Just thinking out loud really, is there anything on the market currently which offers brewing at a set high temperature, say 90degC?

Surely that would cut the brew time by some time and could offer other taste related benefits.

Feel free to start a discussion

Regards,

T.


----------



## garydyke1 (Mar 9, 2011)

In beer brewing yes! Temperature controlled Mash-Tun


----------



## MWJB (Feb 28, 2012)

Are you talking about steeped coffee (better drip machines & percolators already do this, vac pots for a short while though I have no experience such & don't know how long it can be sustained for)? I'd maybe be concerned about applying an external heat source to surfaces that contact the grinds? I can see an advantage in having a brewer on a hot plate/heat source that brings everything up to desired brew temp, maintaining thermal inertia as best you can (or microwaving the brew water in a microwaveable brewer - I have seen a couple of refrerences for this regarding the Sowden - filter removed obviously) & slowing the decline.

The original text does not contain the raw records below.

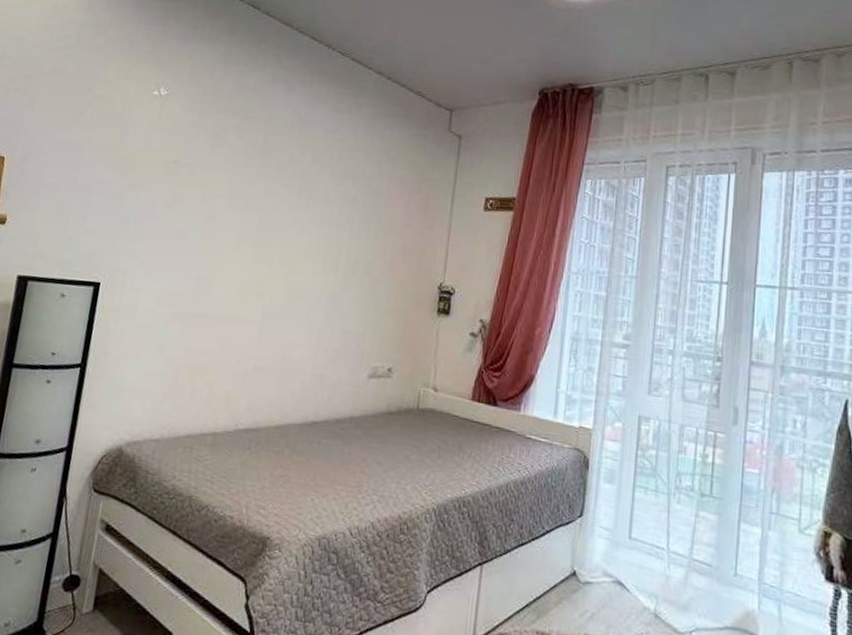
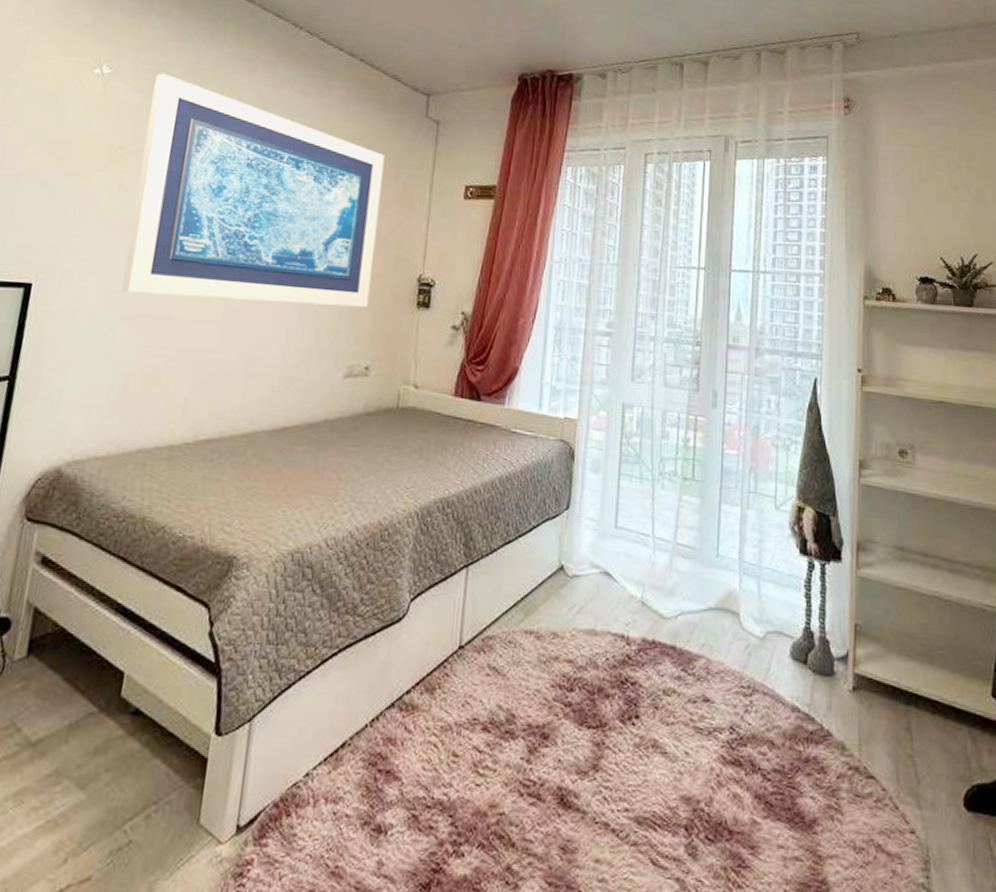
wall art: none [174,93,410,312] -> present [122,73,385,308]

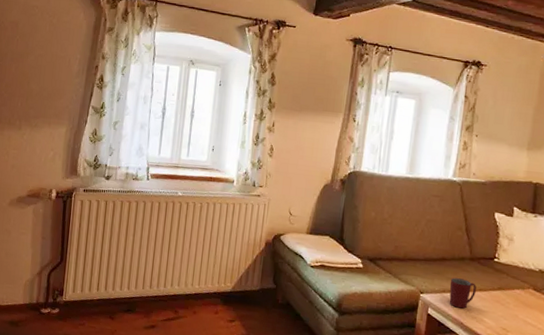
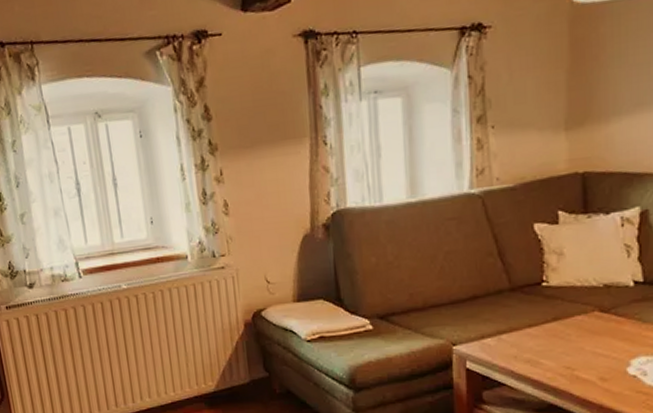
mug: present [449,278,476,309] -> none [488,316,524,354]

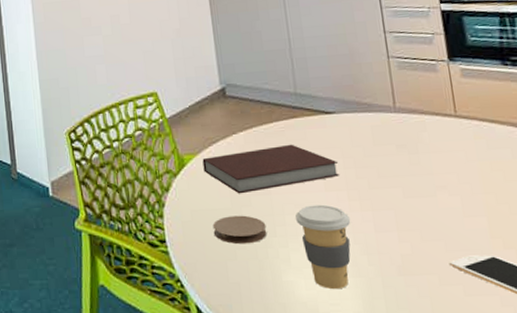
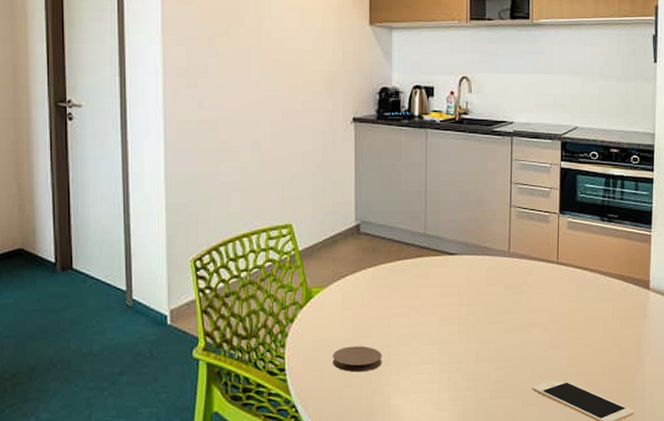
notebook: present [202,144,340,194] -> none [330,281,454,326]
coffee cup: present [295,204,351,290] -> none [410,337,457,412]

Though this may result in a hotter beverage, I don't know whether it would make big strides in speeding up extraction? I have had brews that were a little over 50C at ~40 minutes (new CCD), or so hot as to burn my mouth (FP)...but both were 22% immersion yield & took that long to reach a similar level of sweetness.


----------



## dsc (Jun 7, 2013)

I was thinking of something similar to a kettle, which keeps the insides at 90-92degC. Actually I could easily mod a kettle, chop the top off and put a PID on it, using it like a big french press pot with no plunger, then just filter through a paper filter. I don't want it super hot to drink, but I'm curious how steady temperature affects the brew process. Espresso freaks always shout 'temperature stability!!' and fair enough, it's a shorter process vs. several minutes for a brewed cup, but still might be an interesting experiment.

Regards,

dsc.


----------



## CrazyH (Jan 14, 2011)

THat impress brewer is tripple walled, probably holds temp very well.


----------